# Help! What opera is this?



## dirtypants (Mar 8, 2009)

I don't know whether to post this in opera or pop, but I've wondered about what the opera that is sampled in this song is for a very long time. Could someone help?

Thanks!

http://degriefer.com/song/Joe_Henry_-_Trampoline_-_(04)_-_Flower_Girl.mp3


----------



## msegers (Oct 17, 2008)

I just came across this - no mention of the singer or the opera...

http://www.hearsaymagazine.co.uk/joe_henry

Where did the opera strain in Flower Girl materialise from?
I'd recorded my first version of that song as a country song in New Orleans and was very irritated by it. It didn't work. It was innocuous and went by like a blur.

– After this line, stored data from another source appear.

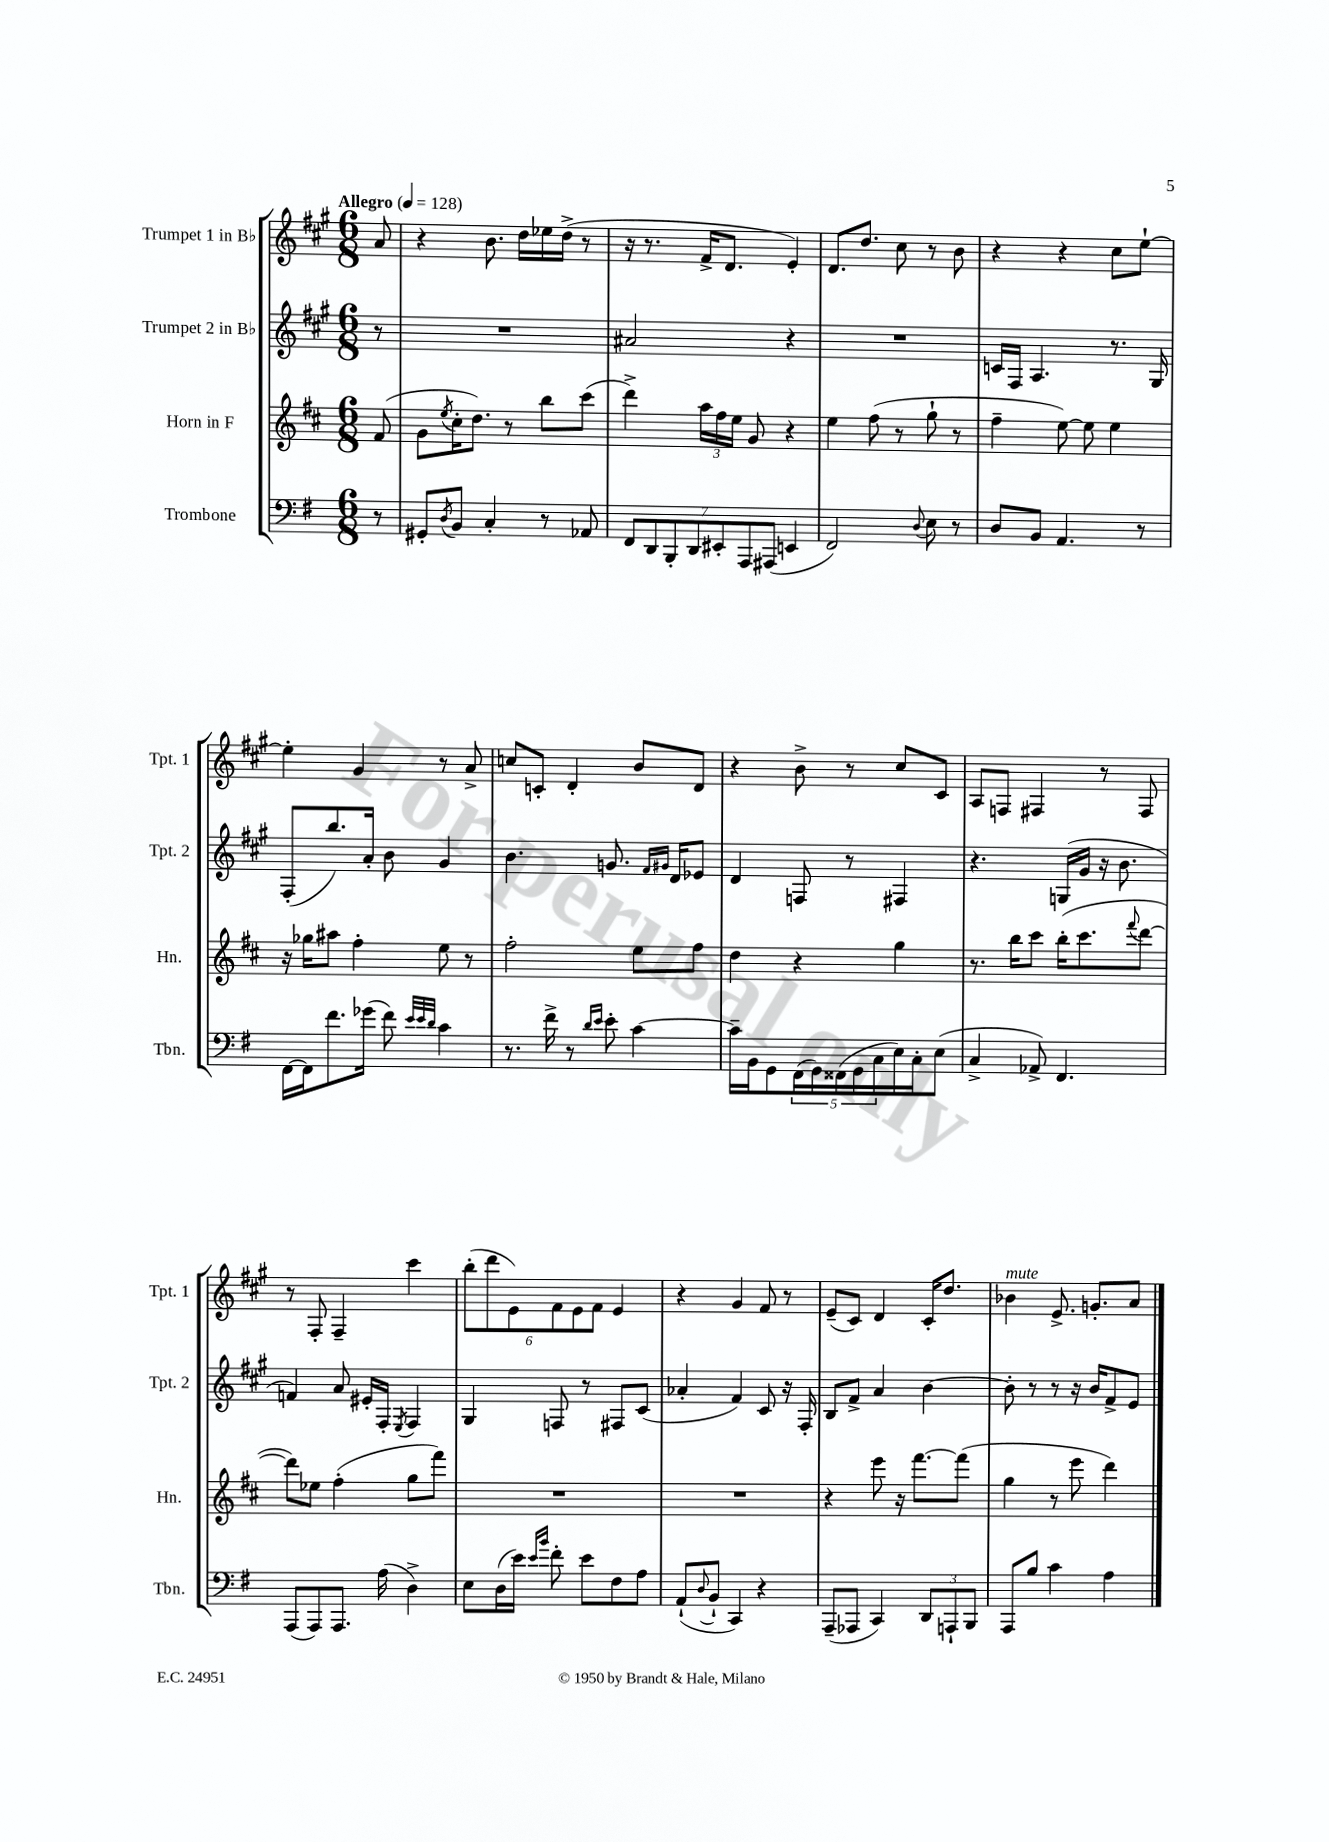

**kern	**kern	**kern	**kern
*part4	*part3	*part2	*part1
*staff4	*staff3	*staff2	*staff1
*I"Trombone	*I"Horn in F	*I"Trumpet 2 in B♭	*I"Trumpet 1 in B♭
*I'Tbn.	*I'Hn.	*I'Tpt. 2	*I'Tpt. 1
*clefF4	*clefG2	*clefG2	*clefG2
*k[f#]	*k[f#c#]	*k[f#c#g#]	*k[f#c#g#]
*M6/8	*M6/8	*M6/8	*M6/8
*MM128	*MM128	*MM128	*MM128
=	=	=	=
!	!	!	!LO:TX:a:B:t=Allegro
8r	(8f#/	8r	8a/
=1	=1	=1	=1
8GG#X'/L	8g\L	2.r	4r
8qD/	8qee/	.	.
8BB/J	16cc#'\K	.	.
.	8.dd\J)	.	.
4C'/	.	.	8.b\
.	8r	.	.
.	.	.	16dd\LL
8r	8bb\L	.	16ee-X\
.	.	.	(16dd^\JJ
8AA-X/	(8ccc#\J	.	8r
=2	=2	=2	=2
14FF#/L	4ddd^\)	2a#X/	16r
.	.	.	8.r
14DD/	.	.	.
14BBB'/	.	.	.
14DD/	.	.	.
.	24aa\LL	.	16f#^/KL
14EE#X'/	.	.	.
.	24ff#\	.	.
.	.	.	8.d/J
.	24ee\JJ	.	.
14AAA/	.	.	.
.	8g/	.	.
(14AAA#X/J	.	.	.
4EEn/	4r	4r	4e'/)
=3	=3	=3	=3
2FF#/)	4ee\	2.r	8.d/L
.	.	.	8.dd/J
.	(8ff#\	.	.
.	8r	.	8cc#\
8qqD/	.	.	.
8E\	8gg`\	.	8r
8r	8r	.	8b\
=4	=4	=4	=4
8D/L	4ff#~\	16cn/LL	4r
.	.	16F#/JJ	.
8BB/J	.	4.A/	.
4.AA/	[8ee\)	.	4r
.	8ee\]	.	.
.	4ee\	8.r	8cc#\L
8r	.	.	[8ee`\J
.	.	16G#/	.
!!LO:LB:g=z
=5	=5	=5	=5
[16FF#\LL	16r	(8F#'/L	4ee'\]
16FF#\J]	16gg-X\KL	.	.
8.f#\	8aa#X\J	8.bb/)	.
.	4ff#'\	.	4g#/
(16g-X\Jk	.	16a'/Jk	.
8f#\)	.	8b\	.
32qqe/LLL	.	.	.
32qqe/	.	.	.
32qqd/JJJ	.	.	.
4c\	8ee\	4g#/	8r
.	8r	.	8a^/
=6	=6	=6	=6
8.r	2ff#'\	4.b\	8ccn/L
.	.	.	8cn'/J
16f#^\	.	.	.
8r	.	.	4d'/
16qqd/LL	.	.	.
16qqe/JJ	.	.	.
8e'\	.	8.gn/	.
[4c\	8ee\L	.	8b/L
.	.	16qqf#/LL	.
.	.	16qqg#X/JJ	.
.	.	16d/KL	.
.	8ff#\J	8e-X/J	8d/J
=7	=7	=7	=7
16c~\LL]	4dd\	4d/	4r
16BB\J	.	.	.
8GG\	.	.	.
(20FF#\L	4r	8Fn/	8b^\
20GG\)	.	.	.
(20FF##X\	.	.	.
.	.	8r	8r
20GG\	.	.	.
20C\	.	.	.
16E\)	4gg\	4F#X/	8cc#/L
16C'\J	.	.	.
(8E\J	.	.	8c#/J
=8	=8	=8	=8
4C^/	8.r	4.r	8A/L
.	.	.	8Fn/J
.	16bb\KL	.	.
8AA-X^/)	8ccc#\J	.	4F#X/
4.FF#/	(16bb'\KL	(16Gn/LL	.
.	8.ccc#\	16g#/JJ	.
.	.	16r	8r
.	.	8.b\	.
.	8qqfff#/	.	.
.	[8ddd\J	.	8F#/
!!LO:LB:g=z
=9	=9	=9	=9
(8AAA/L	8ddd\L])	4fn/)	8r
8AAA/)	8ee-X\J	.	8F#'/
8.AAA/J	(4ff#'\	8a/	4F#~/
.	.	16e#X'/LL	.
(16A\	.	16F#'/JJ	.
.	.	8qE/	.
4D^\)	8gg\L	4F#/	4ccc#\
.	8fff#\J)	.	.
=10	=10	=10	=10
8E\L	2.r	4G#/	(12bb'\L
.	.	.	12ddd\
(16D\L	.	.	.
.	.	.	12e\)
16e\JJ)	.	.	.
16qqe/LL	.	.	.
16qqb/JJ	.	.	.
8f#'\	.	8Fn/	12f#\
.	.	.	12e\
8e\L	.	8r	.
.	.	.	12f#\J
8F#\	.	8F#X/L	4e/
8A\J	.	(8c#/J	.
=11	=11	=11	=11
(8AA`/L	2.r	4a-X'/	4r
8qqD/	.	.	.
8BB`/J	.	.	.
4CC/)	.	4f#/)	4g#/
4r	.	8c#/	8f#/
.	.	16r	8r
.	.	16F#'/	.
=12	=12	=12	=12
(8AAA~/L	4r	8B/L	(8e~/L
8AAA-X/J	.	8f#^/J	8c#/J)
4CC/)	8eee\	4a/	4d/
.	16r	.	.
.	[8.fff#\L	.	.
12DD/L	.	[4b\	16c#'/KL
.	.	.	8.dd/J
12AAAn`/	.	.	.
.	(8fff#\J]	.	.
12BBB/J	.	.	.
=13	=13	=13	=13
!	!	!	!LO:TX:a:i:t=mute
8AAA/L	4gg\	8b'\]	4b-X\
8B/J	.	8r	.
4c\	8r	8r	8.e^/
.	8eee\	16r	.
.	.	16b/KL	8.gn'/L
4A\	4ddd\)	8f#^/	.
.	.	8e/J	8a/J
==	==	==	==
*-	*-	*-	*-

I put down a minimal pump organ thing for it and then forgot about it. I got back to Los Angeles a month later and was in the studio with the engineer. He started with a Vari-Speed drum loop which sounded like an army marching and the pump organ and my vocal only. Everything else went out the window at that moment. I was trying to get to something like a Bunuel movie where things came in and out of view like when you're riding a train or in a car and things come into field and out with no precedent for it. Something blossoms and then fades completely. That evening we started playing with samples, which I can't really refer to because we have no clearance for them, but I'm going to tell you young fellows… we had this old Spanish opera record in the studio and were sampling it in the most primitive way - we dropped the needle and got lucky a few times. It made the song three-dimensional for me. It had its own life from then on. I instinctively knew it was the right thing to do. I'd never played with samples before because I never had the tools to do it. It was like making collages and cutting up a magazine, having these little events that happen. I'm probably as proud of that song as I was with anything on the recording - I was delighted with the tone of it.


----------



## dirtypants (Mar 8, 2009)

Well thanks! Did you really happen to "run into that" or were you searching? Either way, I greatly appreciate it.


----------



## msegers (Oct 17, 2008)

I was searching. I so enjoyed the song (never had heard of the singer before) that my curiosity was piqued, and I was searching for info, when I ran into that. Thanks so much for making me aware of Joe Henry!


----------